Department of Respiratory and Critical Care Medicine, The Fourth Affiliated Hospital, International Institutes of Medicine, Zhejiang University School of Medicine, Yiwu, China.
Department of Respiratory and Critical Care Medicine, The Second Affiliated Hospital of Zhejiang University School of Medicine, Hangzhou, China.
J Transl Med. 2022 Aug 12;20(1):364. doi: 10.1186/s12967-022-03565-7.
To construct a predictive model of immunotherapy efficacy for patients with lung squamous cell carcinoma (LUSC) based on the degree of tumor-infiltrating immune cells (TIIC) in the tumor microenvironment (TME).

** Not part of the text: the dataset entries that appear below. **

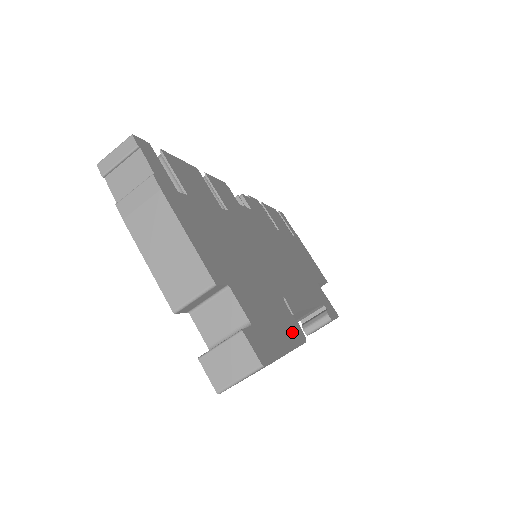
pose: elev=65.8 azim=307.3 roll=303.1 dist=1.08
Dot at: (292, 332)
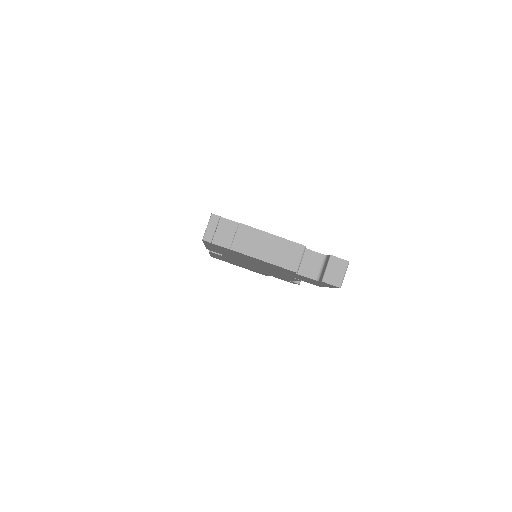
Dot at: occluded
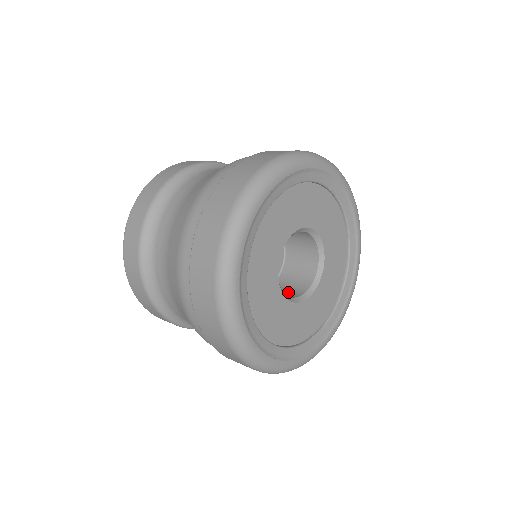
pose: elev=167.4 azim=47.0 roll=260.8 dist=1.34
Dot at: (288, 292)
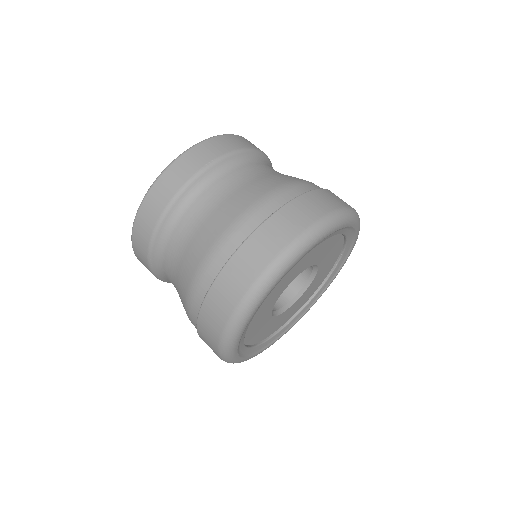
Dot at: occluded
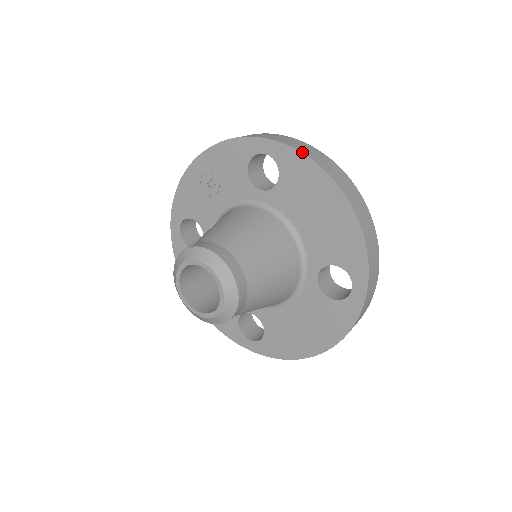
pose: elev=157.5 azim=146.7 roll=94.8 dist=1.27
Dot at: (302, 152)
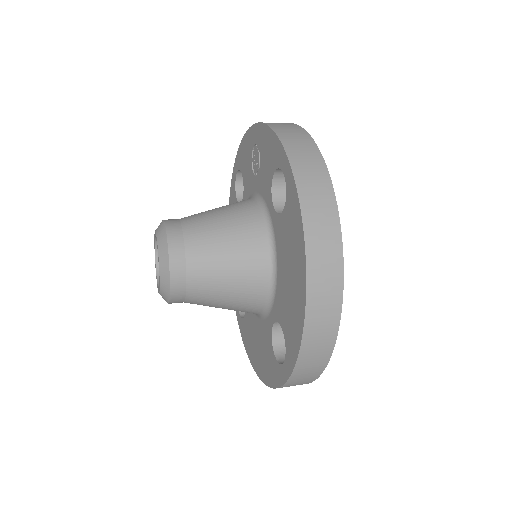
Dot at: (302, 206)
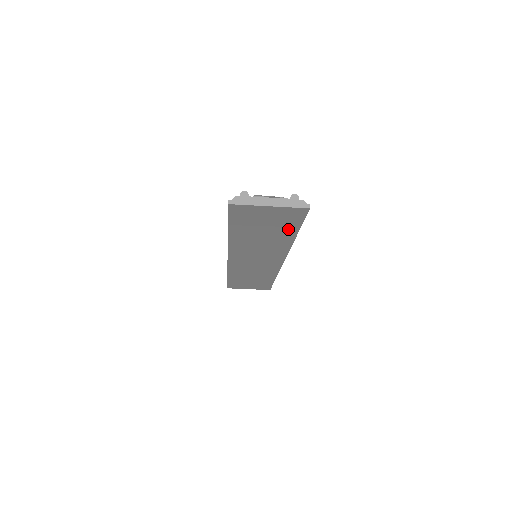
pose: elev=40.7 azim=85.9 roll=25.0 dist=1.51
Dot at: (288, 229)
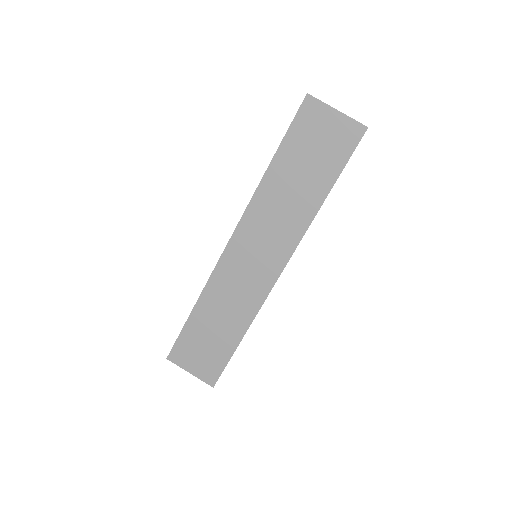
Dot at: (329, 172)
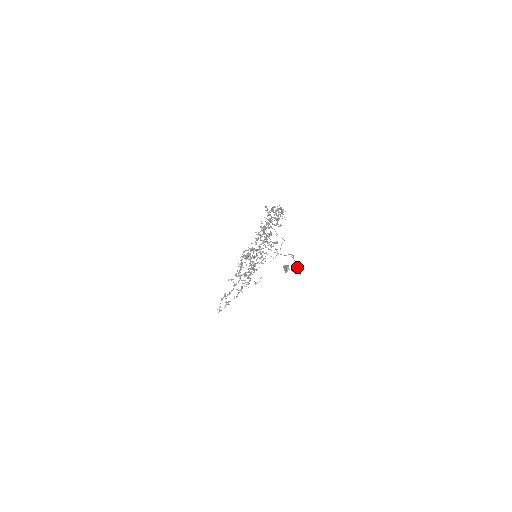
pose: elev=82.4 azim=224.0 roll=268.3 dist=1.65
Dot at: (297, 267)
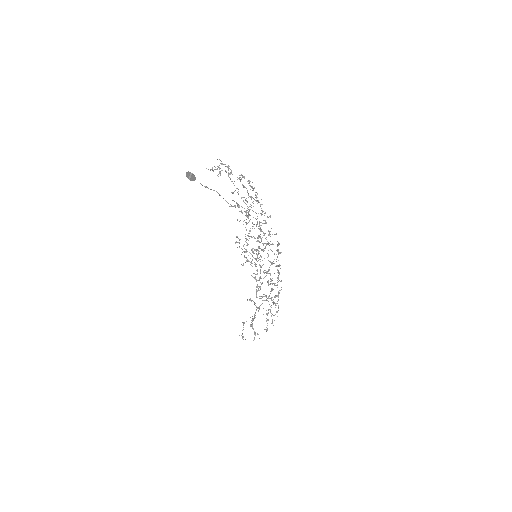
Dot at: (235, 206)
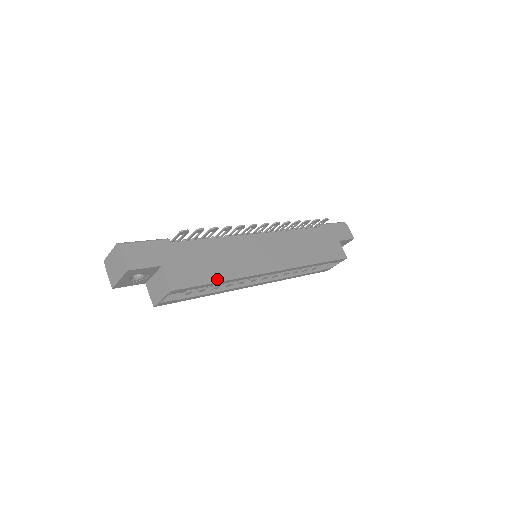
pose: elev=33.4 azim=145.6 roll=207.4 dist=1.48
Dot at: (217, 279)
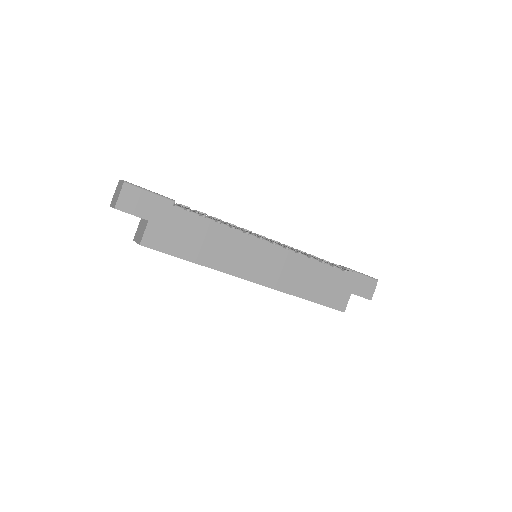
Dot at: (190, 258)
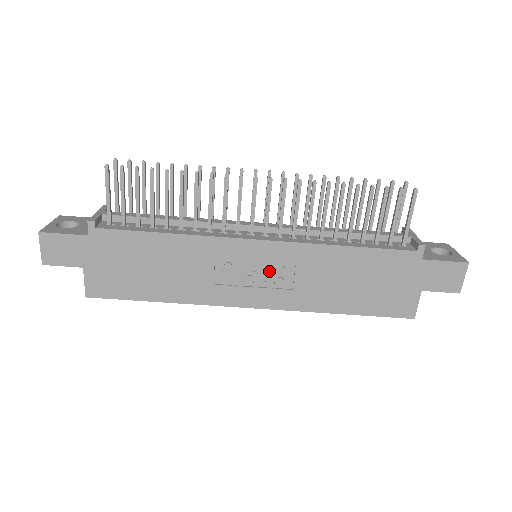
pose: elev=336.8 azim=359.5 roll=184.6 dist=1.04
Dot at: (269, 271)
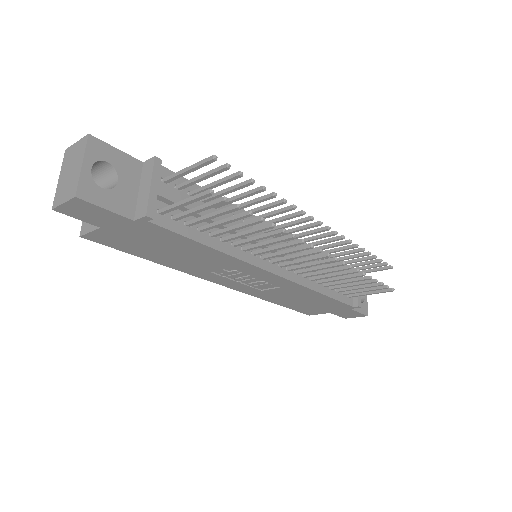
Dot at: (260, 283)
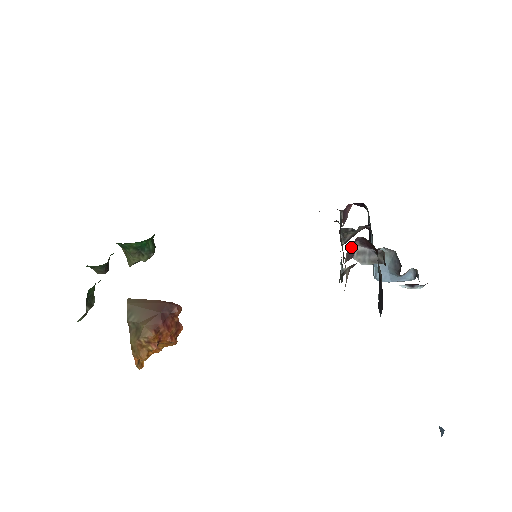
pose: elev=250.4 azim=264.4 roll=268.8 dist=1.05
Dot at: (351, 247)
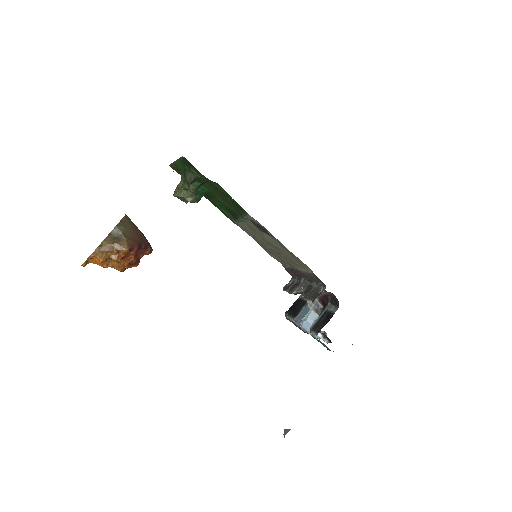
Dot at: occluded
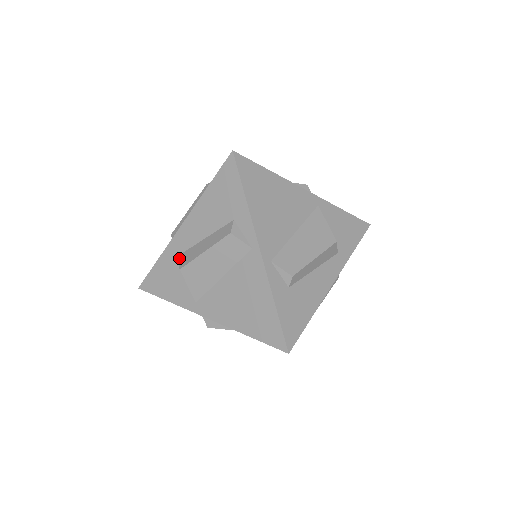
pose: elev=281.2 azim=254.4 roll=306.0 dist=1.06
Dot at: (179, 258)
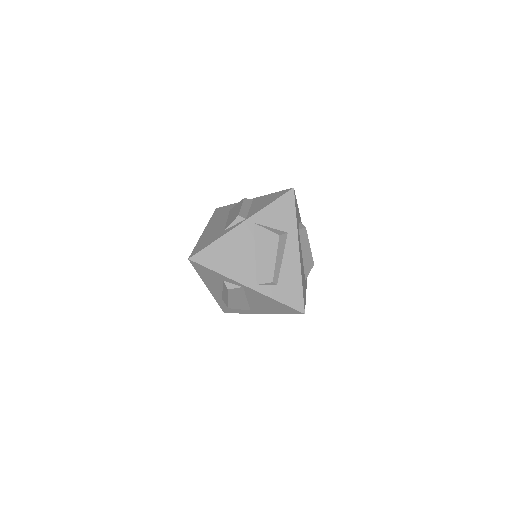
Dot at: occluded
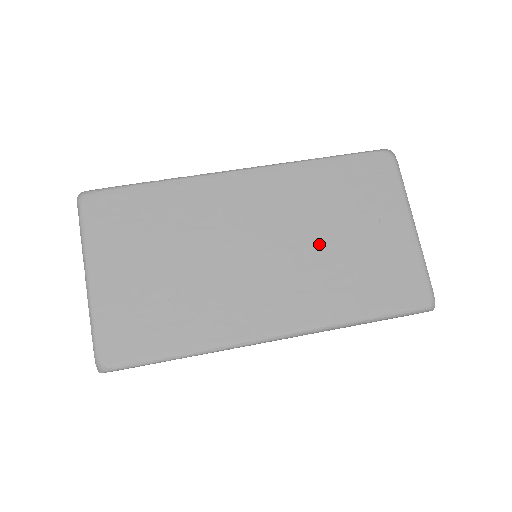
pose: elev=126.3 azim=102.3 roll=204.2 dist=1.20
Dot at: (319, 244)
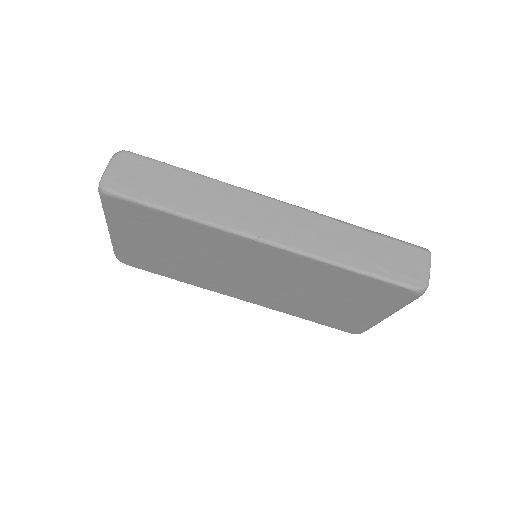
Dot at: (301, 293)
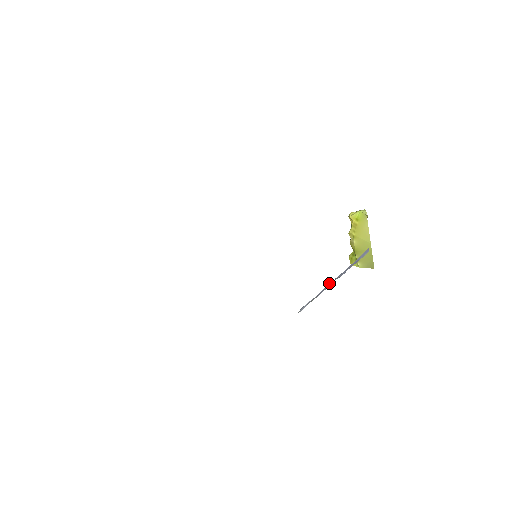
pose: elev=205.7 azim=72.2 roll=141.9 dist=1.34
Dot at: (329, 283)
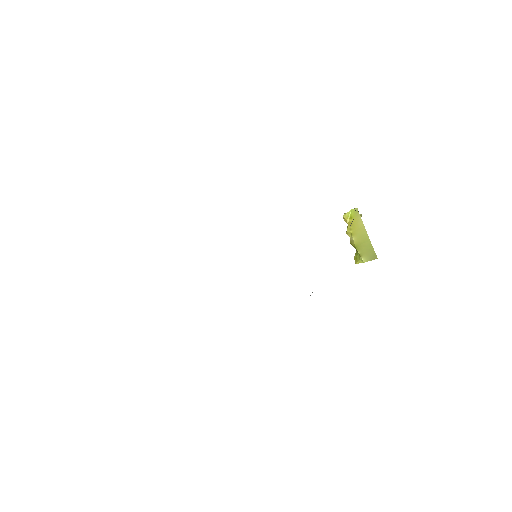
Dot at: occluded
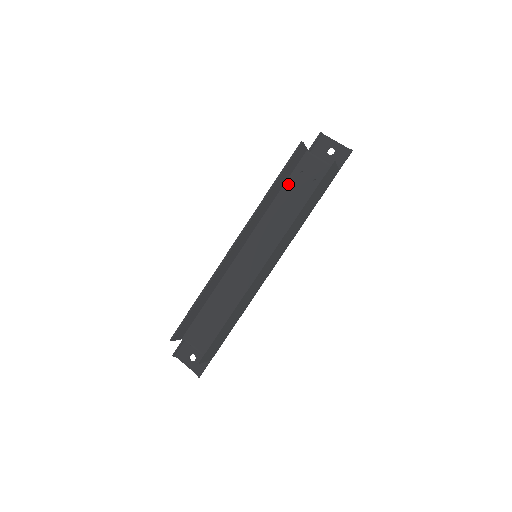
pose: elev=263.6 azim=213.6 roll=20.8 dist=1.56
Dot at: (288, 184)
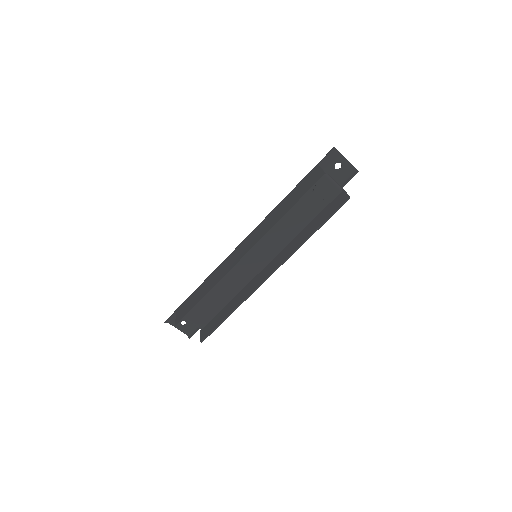
Dot at: occluded
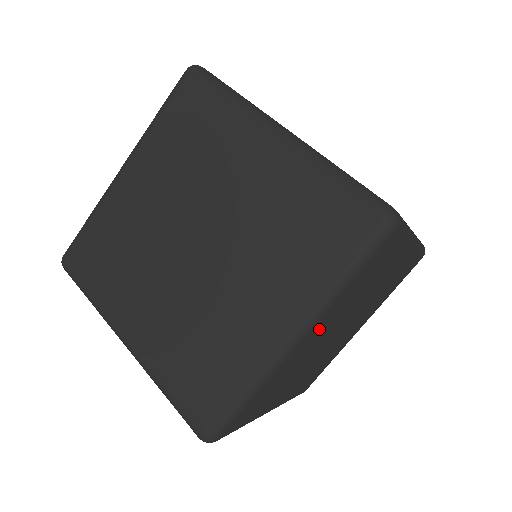
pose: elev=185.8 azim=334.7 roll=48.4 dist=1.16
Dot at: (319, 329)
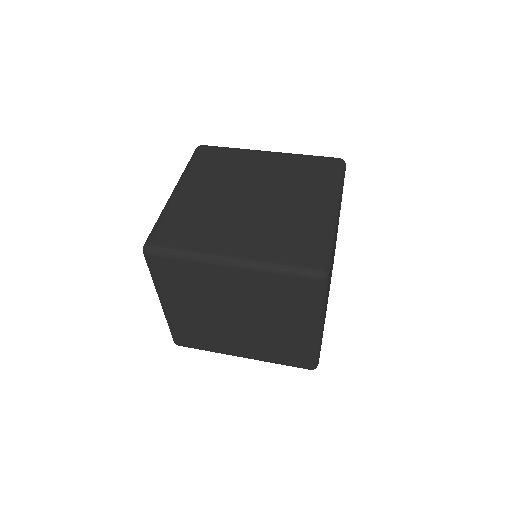
Dot at: occluded
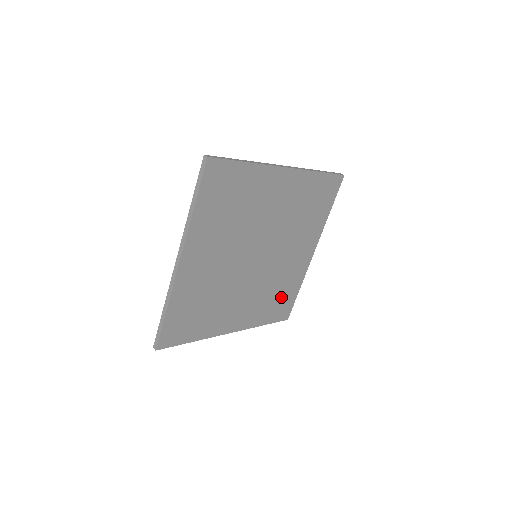
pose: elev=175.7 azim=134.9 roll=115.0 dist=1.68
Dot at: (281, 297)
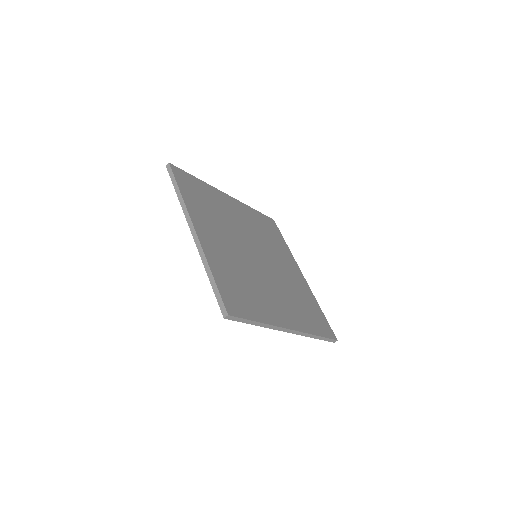
Dot at: (310, 309)
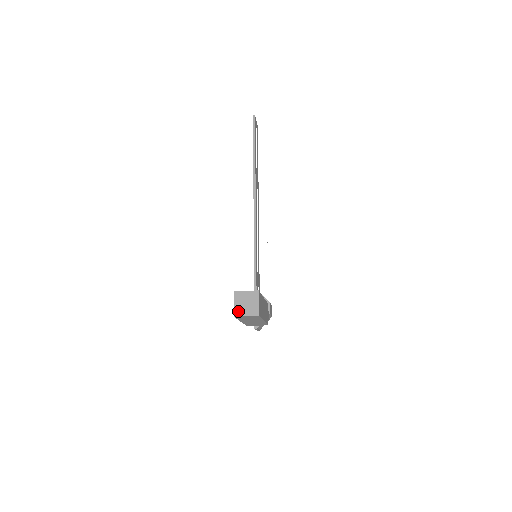
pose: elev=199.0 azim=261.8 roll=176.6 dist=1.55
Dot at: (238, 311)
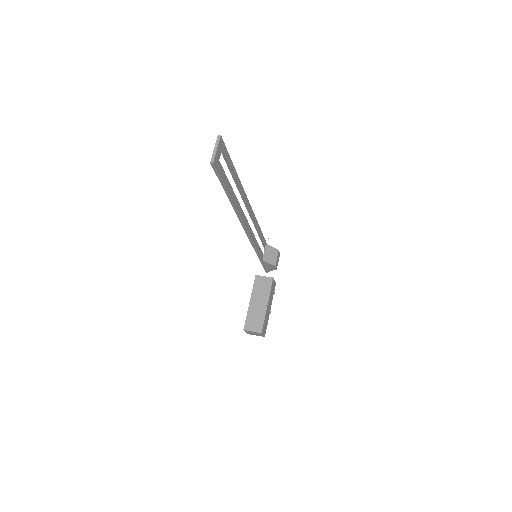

The data of 501 patients with LUSC in the TCGA database were used as a training set, and grouped using non-negative matrix factorization (NMF) based on the degree of TIIC assessed by single-sample gene set enrichment analysis (GSEA). Two data sets (GSE126044 and GSE135222) were used as validation sets. Genes screened for modeling by least absolute shrinkage and selection operator (LASSO) regression and used to construct a model based on immunophenotyping score (IPTS). RNA extraction and qPCR were performed to validate the prognostic value of IPTS in our independent LUSC cohort. The receiver operating characteristic (ROC) curve was constructed to determine the predictive value of the immune efficacy. Kaplan-Meier survival curve analysis was performed to evaluate the prognostic predictive ability. Correlation analysis and enrichment analysis were used to explore the potential mechanism of IPTS molecular typing involved in predicting the immunotherapy efficacy for patients with LUSC.
The training set was divided into a low immune cell infiltration type (C1) and a high immune cell infiltration type (C2) by NMF typing, and the IPTS molecular typing based on the 17-gene model could replace the results of the NMF typing. The area under the ROC curve (AUC) was 0.82. In both validation sets, the IPTS of patients who responded to immunotherapy were significantly higher than those who did not respond to immunotherapy (P = 0.0032 and P = 0.0451), whereas the AUC was 0.95 (95% CI = 1.00-0.84) and 0.77 (95% CI = 0.58-0.96), respectively. In our independent cohort, we validated its ability to predict the response to cancer immunotherapy, for the AUC was 0.88 (95% CI = 1.00-0.66). GSEA suggested that the high IPTS group was mainly involved in immune-related signaling pathways.
IPTS molecular typing based on the degree of TIIC in the TME could well predict the efficacy of immunotherapy in patients with LUSC with a certain prognostic value.
基于肿瘤微环境(TME)中肿瘤浸润免疫细胞(TIIC)的程度,构建预测肺鳞状细胞癌(LUSC)患者免疫治疗疗效的模型。
利用 TCGA 数据库中 501 例 LUSC 患者的数据作为训练集,采用基于单样本基因集富集分析(GSEA)评估 TIIC 程度的非负矩阵分解(NMF)进行分组。使用两个数据集(GSE126044 和 GSE135222)作为验证集。采用最小绝对收缩和选择算子(LASSO)回归筛选建模用基因,并基于免疫表型评分(IPTS)构建模型。提取 RNA 并进行 qPCR 验证 IPTS 在我们独立的 LUSC 队列中的预后价值。绘制受试者工作特征(ROC)曲线确定免疫疗效的预测价值。Kaplan-Meier 生存曲线分析评估预测能力。相关性分析和富集分析用于探讨涉及预测 LUSC 患者免疫治疗疗效的 IPTS 分子分型的潜在机制。
训练集通过 NMF 分型分为低免疫细胞浸润型(C1)和高免疫细胞浸润型(C2),基于 17 基因模型的 IPTS 分子分型可替代 NMF 分型结果。ROC 曲线下面积(AUC)为 0.82。在两个验证集中,对免疫治疗有反应的患者的 IPTS 明显高于无反应的患者(P=0.0032 和 P=0.0451),AUC 分别为 0.95(95%CI=1.00-0.84)和 0.77(95%CI=0.58-0.96)。在我们的独立队列中,验证了其预测癌症免疫治疗反应的能力,AUC 为 0.88(95%CI=1.00-0.66)。GSEA 表明,高 IPTS 组主要涉及免疫相关信号通路。
基于 TME 中 TIIC 程度的 IPTS 分子分型可很好地预测 LUSC 患者免疫治疗的疗效,具有一定的预后价值。